The Center for Complex Engineering Systems (CCES) is a multidisciplinary research center where data scientists investigate problems from different domains. The problem-solving process can be staged into three phases: data exploration, data analytics and simulation, and data visualization. In each of these phases, there are challenges that data scientists must overcome to successfully perform the desired analysis task.
First, many of today’s datasets are of large sizes and have different formats such as structured data, semi-structured data, geo-spatial data, graph data, and others. Second, answering complex computation questions may require bringing together different simulation and analytical models from across domains. Models are usually built independently without the intention of it being a part of a bigger whole. For this purpose, data scientists would have to manage data formatting issues, understand data context, and resolve dependencies of the data and of the tools, and finally make sure the parts from a coherent whole. Third, developers and even novice users should be able to intuitively interact with our data and models. This requires data scientists, researchers, and designers to visualize the data or the answers for the complex computation questions using different visualizations such as charts, geospatial maps, tree maps, networks, and others.

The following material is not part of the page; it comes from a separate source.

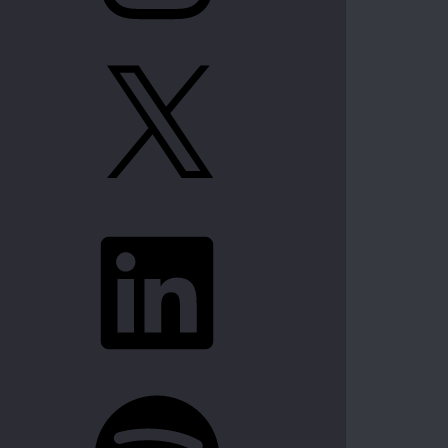
X
LinkedIn
Spotify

In this project, we are developing a platform that incorporates a set of data management and analytics tools to facilitate the process of joining the independent works of the data scientists, addressing both usability and performance issues. The goal of this project as such is twofold. First, the platform aims to bridge the gap between the three-phases in the workflow that is typically used when performing data analytics: managing the data, analyzing it, and visualizing the analysis results. We plan to do that by streamlining those three phases to alleviate the burden from data scientists, and to use parallel processing on shared-nothing architecture to enhance performance. Second, the platform aims to provide standards and infrastructure to simplify the process of combining different computational models to answer complex questions.
Complex systems are inherently multidisciplinary in which interested entities approach problems differently and look at the same data from different perspectives. More often than not, entities manage their data and format is differently. We, therefore are building a general-purpose computation platform that leverages and draws ideas from existing systems to meet researchers' and data scientists' needs. This platform can be used to build several models that are computational and data intensive. We also plan to develop an application (built on top of the platform) to easily answer complex questions that may involve many complex models.